▶ Required action:
Reproduce the entries below with each instance of "service charge" renamed to "service fee" and all other text unchanged. Omit the pictures from the answer.

Extracted page text
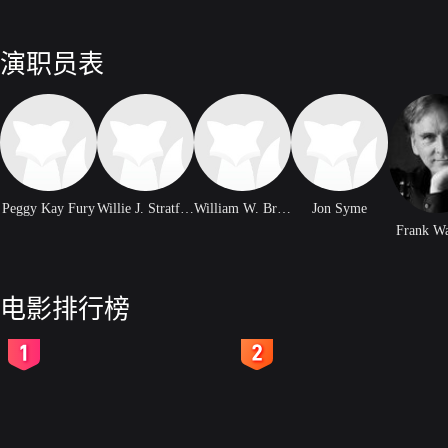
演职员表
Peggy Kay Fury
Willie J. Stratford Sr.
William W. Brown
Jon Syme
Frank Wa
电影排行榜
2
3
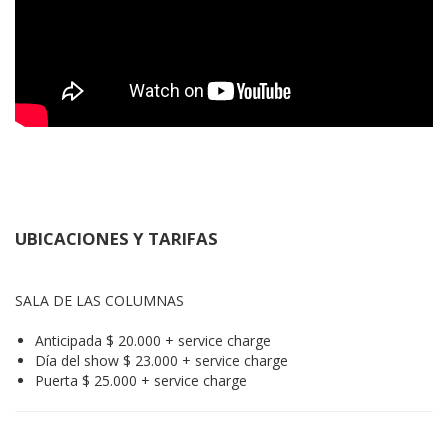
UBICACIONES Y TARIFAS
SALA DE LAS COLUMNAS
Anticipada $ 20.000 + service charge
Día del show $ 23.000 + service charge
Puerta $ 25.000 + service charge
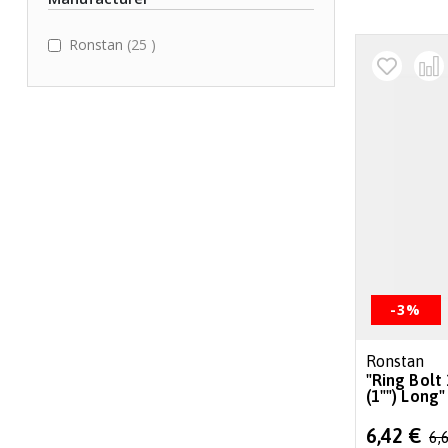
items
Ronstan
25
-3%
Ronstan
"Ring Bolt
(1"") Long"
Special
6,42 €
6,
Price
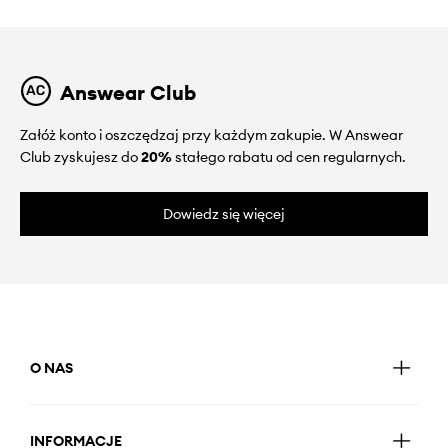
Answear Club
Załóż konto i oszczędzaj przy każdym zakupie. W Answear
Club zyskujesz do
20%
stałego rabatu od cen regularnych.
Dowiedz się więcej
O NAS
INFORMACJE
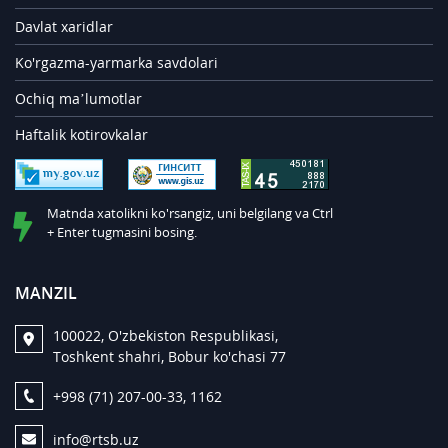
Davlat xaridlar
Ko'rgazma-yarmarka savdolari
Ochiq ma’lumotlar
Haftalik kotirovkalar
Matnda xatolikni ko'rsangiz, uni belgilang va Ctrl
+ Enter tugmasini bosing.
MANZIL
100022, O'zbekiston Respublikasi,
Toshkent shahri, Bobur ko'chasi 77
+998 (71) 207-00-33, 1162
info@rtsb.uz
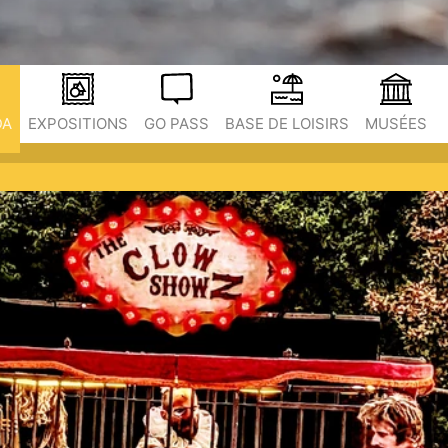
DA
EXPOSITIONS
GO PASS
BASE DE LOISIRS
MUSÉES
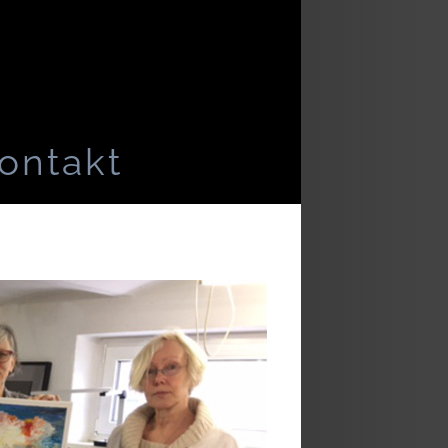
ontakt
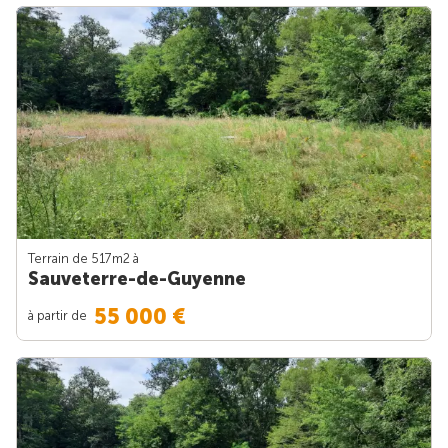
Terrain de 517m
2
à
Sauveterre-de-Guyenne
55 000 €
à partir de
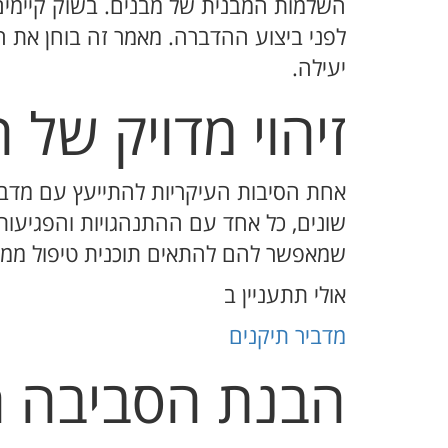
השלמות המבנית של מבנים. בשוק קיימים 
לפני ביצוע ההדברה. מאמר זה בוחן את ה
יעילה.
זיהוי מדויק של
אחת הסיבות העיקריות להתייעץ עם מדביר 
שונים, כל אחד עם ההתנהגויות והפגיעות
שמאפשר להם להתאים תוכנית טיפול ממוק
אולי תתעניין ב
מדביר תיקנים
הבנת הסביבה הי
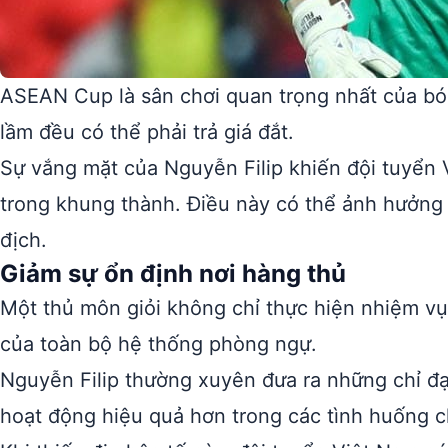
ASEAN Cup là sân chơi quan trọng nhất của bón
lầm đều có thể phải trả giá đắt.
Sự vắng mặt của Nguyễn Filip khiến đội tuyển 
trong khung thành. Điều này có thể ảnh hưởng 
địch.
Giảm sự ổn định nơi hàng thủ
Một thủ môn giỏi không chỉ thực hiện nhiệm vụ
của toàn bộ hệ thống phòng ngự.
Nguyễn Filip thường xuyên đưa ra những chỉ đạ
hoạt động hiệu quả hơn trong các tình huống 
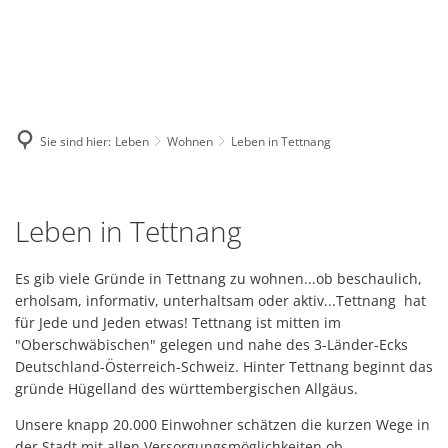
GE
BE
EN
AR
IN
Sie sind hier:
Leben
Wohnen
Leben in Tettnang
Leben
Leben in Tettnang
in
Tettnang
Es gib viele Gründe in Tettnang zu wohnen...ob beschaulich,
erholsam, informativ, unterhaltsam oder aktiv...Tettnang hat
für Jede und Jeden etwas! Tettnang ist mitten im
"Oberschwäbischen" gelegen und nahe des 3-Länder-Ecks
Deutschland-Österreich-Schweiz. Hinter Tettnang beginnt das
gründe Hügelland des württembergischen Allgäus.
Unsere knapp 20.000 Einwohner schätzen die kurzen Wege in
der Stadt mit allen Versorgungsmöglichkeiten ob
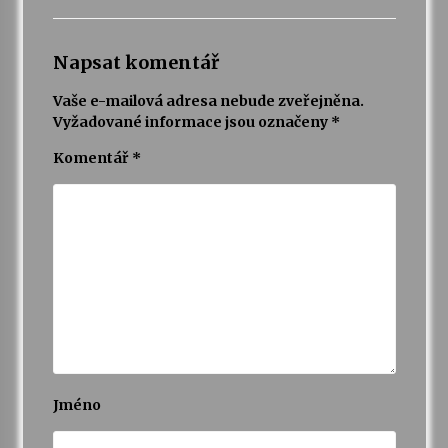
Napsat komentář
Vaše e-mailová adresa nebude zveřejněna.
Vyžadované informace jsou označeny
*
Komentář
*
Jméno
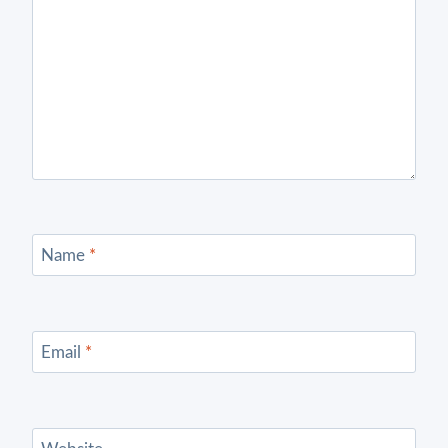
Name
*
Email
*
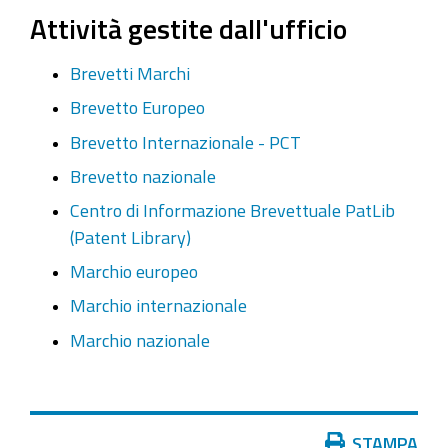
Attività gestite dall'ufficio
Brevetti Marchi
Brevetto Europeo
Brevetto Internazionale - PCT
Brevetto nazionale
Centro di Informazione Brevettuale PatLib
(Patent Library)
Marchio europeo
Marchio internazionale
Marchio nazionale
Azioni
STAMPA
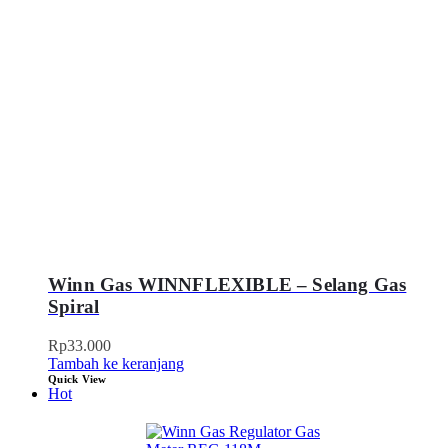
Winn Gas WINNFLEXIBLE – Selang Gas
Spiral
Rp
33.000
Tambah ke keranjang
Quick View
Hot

▶ Answer to the exercise:
演职员表
Peggy Kay Fury
Willie J. Stratford Sr.
William W. Brown
Jon Syme
Frank Wa
电影排行榜
2
3
UBICACIONES Y TARIFAS
SALA DE LAS COLUMNAS
Anticipada $ 20.000 + service fee
Día del show $ 23.000 + service fee
Puerta $ 25.000 + service fee
items
Ronstan
25
-3%
Ronstan
"Ring Bolt
(1"") Long"
Special
6,42 €
6,
Price
Answear Club
Załóż konto i oszczędzaj przy każdym zakupie. W Answear
Club zyskujesz do
20%
stałego rabatu od cen regularnych.
Dowiedz się więcej
O NAS
INFORMACJE
Davlat xaridlar
Ko'rgazma-yarmarka savdolari
Ochiq ma’lumotlar
Haftalik kotirovkalar
Matnda xatolikni ko'rsangiz, uni belgilang va Ctrl
+ Enter tugmasini bosing.
MANZIL
100022, O'zbekiston Respublikasi,
Toshkent shahri, Bobur ko'chasi 77
+998 (71) 207-00-33, 1162
info@rtsb.uz
DA
EXPOSITIONS
GO PASS
BASE DE LOISIRS
MUSÉES
ontakt
Terrain de 517m
2
à
Sauveterre-de-Guyenne
55 000 €
à partir de
השלמות המבנית של מבנים. בשוק קיימים 
לפני ביצוע ההדברה. מאמר זה בוחן את ה
יעילה.
זיהוי מדויק של
אחת הסיבות העיקריות להתייעץ עם מדביר 
שונים, כל אחד עם ההתנהגויות והפגיעות
שמאפשר להם להתאים תוכנית טיפול ממוק
אולי תתעניין ב
מדביר תיקנים
הבנת הסביבה הי
ASEAN Cup là sân chơi quan trọng nhất của bón
lầm đều có thể phải trả giá đắt.
Sự vắng mặt của Nguyễn Filip khiến đội tuyển 
trong khung thành. Điều này có thể ảnh hưởng 
địch.
Giảm sự ổn định nơi hàng thủ
Một thủ môn giỏi không chỉ thực hiện nhiệm vụ
của toàn bộ hệ thống phòng ngự.
Nguyễn Filip thường xuyên đưa ra những chỉ đạ
hoạt động hiệu quả hơn trong các tình huống 
GE
BE
EN
AR
IN
Sie sind hier:
Leben
Wohnen
Leben in Tettnang
Leben
Leben in Tettnang
in
Tettnang
Es gib viele Gründe in Tettnang zu wohnen...ob beschaulich,
erholsam, informativ, unterhaltsam oder aktiv...Tettnang hat
für Jede und Jeden etwas! Tettnang ist mitten im
"Oberschwäbischen" gelegen und nahe des 3-Länder-Ecks
Deutschland-Österreich-Schweiz. Hinter Tettnang beginnt das
gründe Hügelland des württembergischen Allgäus.
Unsere knapp 20.000 Einwohner schätzen die kurzen Wege in
der Stadt mit allen Versorgungsmöglichkeiten ob
Napsat komentář
Vaše e-mailová adresa nebude zveřejněna.
Vyžadované informace jsou označeny
*
Komentář
*
Jméno
Name
*
Email
*
Attività gestite dall'ufficio
Brevetti Marchi
Brevetto Europeo
Brevetto Internazionale - PCT
Brevetto nazionale
Centro di Informazione Brevettuale PatLib
(Patent Library)
Marchio europeo
Marchio internazionale
Marchio nazionale
Azioni
STAMPA
Winn Gas WINNFLEXIBLE – Selang Gas
Spiral
Rp
33.000
Tambah ke keranjang
Quick View
Hot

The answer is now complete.